According to his own curriculum vitae, Dr. Talmage has never worked
in the Methodist Hospital, nor is he a member of its staff. At
most, Dr. Talmage's affidavit creates a factual dispute over
whether the Methodist Hospital's Infectious Diseases Research
Laboratory was capable of performing aminoglycoside blood serum
testing on weekends in January, 1987. Appellant's new evidence
does not conclusively establish that Drs. Bradshaw and Williams
intentionally perjured themselves. As we noted above, Rule
60(b)(3) is not intended to correct those outcomes which may be
factually incorrect, but rather to protect against a party
prevailing by unfair means. Johnson, 845 F.2d 1347.

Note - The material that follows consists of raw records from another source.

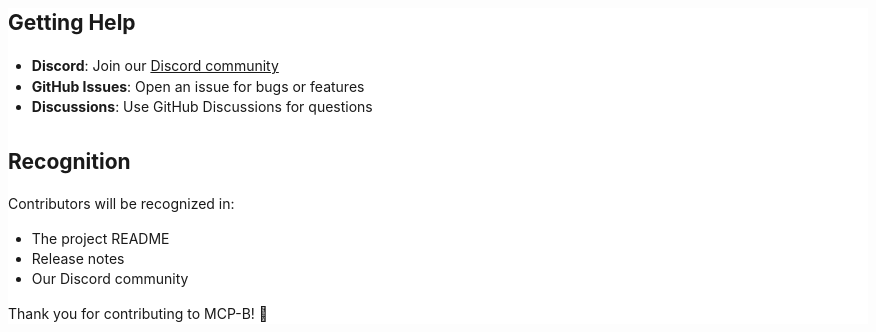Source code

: ## Getting Help

- **Discord**: Join our [Discord community](https://discord.gg/a9fBR6Bw)
- **GitHub Issues**: Open an issue for bugs or features
- **Discussions**: Use GitHub Discussions for questions

## Recognition

Contributors will be recognized in:
- The project README
- Release notes
- Our Discord community

Thank you for contributing to MCP-B! 🚀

Even if we accept as true Appellant's assertions of perjury,
we would only set aside the decision of the trial court if we found
that Appellee's actions foreclosed the possibility that Appellant
could "fully and fairly present her case." Longden, 979 F.2d at
1103. In the case at hand, Appellant had independent access to
information concerning the availability of aminoglycoside testing
in January, 1987. Dr. Talmage's affidavit proves that this
information was not under the exclusive control of the Appellees.

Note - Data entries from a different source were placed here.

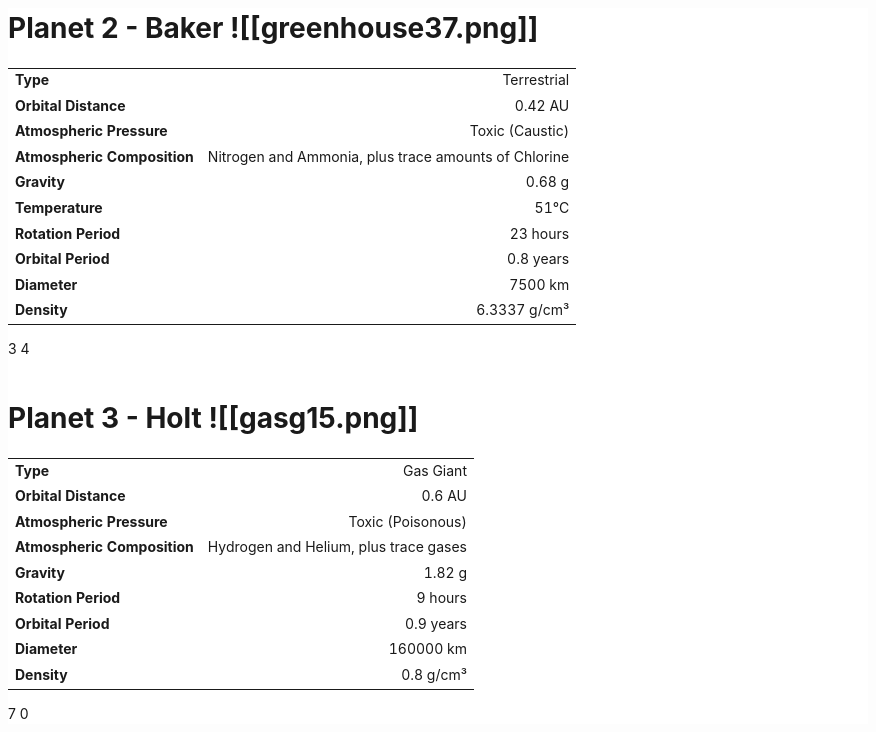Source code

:# Planet 2 - Baker ![[greenhouse37.png]]
|                             |                           |
| --------------------------- | -------------------------:|
| **Type**                    |             Terrestrial |
| **Orbital Distance**        |   0.42 AU |
| **Atmospheric Pressure**    |       Toxic (Caustic) |
| **Atmospheric Composition** |      Nitrogen and Ammonia, plus trace amounts of Chlorine |
| **Gravity**                 |        0.68 g |
| **Temperature**             |    51°C |
| **Rotation Period**         |  23 hours |
| **Orbital Period** | 0.8 years |
| **Diameter**                |      7500 km | 
| **Density**                 |    6.3337 g/cm³ |



3
4



# Planet 3 - Holt ![[gasg15.png]]
|                             |                           |
| --------------------------- | -------------------------:|
| **Type**                    |             Gas Giant |
| **Orbital Distance**        |   0.6 AU |
| **Atmospheric Pressure**    |       Toxic (Poisonous) |
| **Atmospheric Composition** |      Hydrogen and Helium, plus trace gases |
| **Gravity**                 |        1.82 g |
| **Rotation Period**         |  9 hours |
| **Orbital Period** | 0.9 years |
| **Diameter**                |      160000 km | 
| **Density**                 |    0.8 g/cm³ |



7
0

It is likely that a more focused effort by Appellant could have
uncovered this evidence prior to trial. When a party is capable of
fully and fairly presenting her case notwithstanding "fraud,
10
misrepresentation, or other misconduct," the trial court does not
err when it denies a Rule 60(b)(3) motion. See Rozier v. Ford
Motor Co., 573 F.2d 1332 (5th Cir.1978) (finding abuse of
discretion where the alleged fraud concerned information within the
exclusive purview of wrongdoer).
As we noted above, Rule 60(b)(3) is not intended to correct
those outcomes which may be factually incorrect, but rather to
protect against a party prevailing by unfair means. Johnson, 845
F.2d 1347. Appellant has failed to produce clear and convincing
evidence in support of her very serious charge of perjury and
likewise fails to demonstrate that any perjured testimony prevented
her from fully and fairly presenting her case. Accordingly, we
find that the trial court did not abuse its discretion when it
refused to grant her motion for relief from judgment.
C. SANCTIONS
Drs. Frommer and Rivera have asked the court for sanctions
for a frivolous appeal. Fed.R.App.P. 38. We find it indeed
puzzling that Dr. Rivera filed a brief and sought sanctions in this
court because he was not cast in judgment. It was therefore
unnecessary for his attorney to file any briefs in this court and
to attend oral argument. His motion for sanctions is denied based
upon this fact which was conceded at oral argument. Dr. Frommer's
motion presents slightly different facts. He was cast in judgment,
but Appellant failed to raise any issue with respect to him in her
brief to this court. Rather than file briefs and attend oral
argument, Dr. Frommer would have been well-advised to simply file
11
a motion to dismiss once it became apparent that he was not
included in the appeal. We therefore find that the sanctions
sought by Dr. Frommer in defense of Diaz's appeal would be
inappropriate, and are denied.
Drs. Bradshaw and Williams also seek Rule 38 sanctions. This
court has noted that a frivolous appeal is one in which "the result
is obvious or the arguments of error are wholly without merit."
Buck v. United States, 967 F.2d 1060, 1062 (5th Cir.), cert.
denied, --- U.S. ----, 113 S.Ct. 1052, 122 L.Ed.2d 360 (1993)
(quoting Montgomery v. United States, 933 F.2d 348, 350 (5th
Cir.1991)). While we are not surprised that counsel for Drs.
Bradshaw and Williams contend that Ms. Diaz's appeal is "wholly
without merit," we find that Appellant's appeal is not so tenuous
and unrealistic to warrant this court to award Rule 38 sanctions,
and they are denied.
CONCLUSION
In sum, we hold that a loosely substantiated post-trial charge
of perjury is insufficient to form the basis of either a motion for
new trial or a motion for relief from judgment. Accordingly, we
AFFIRM the decision of the trial court.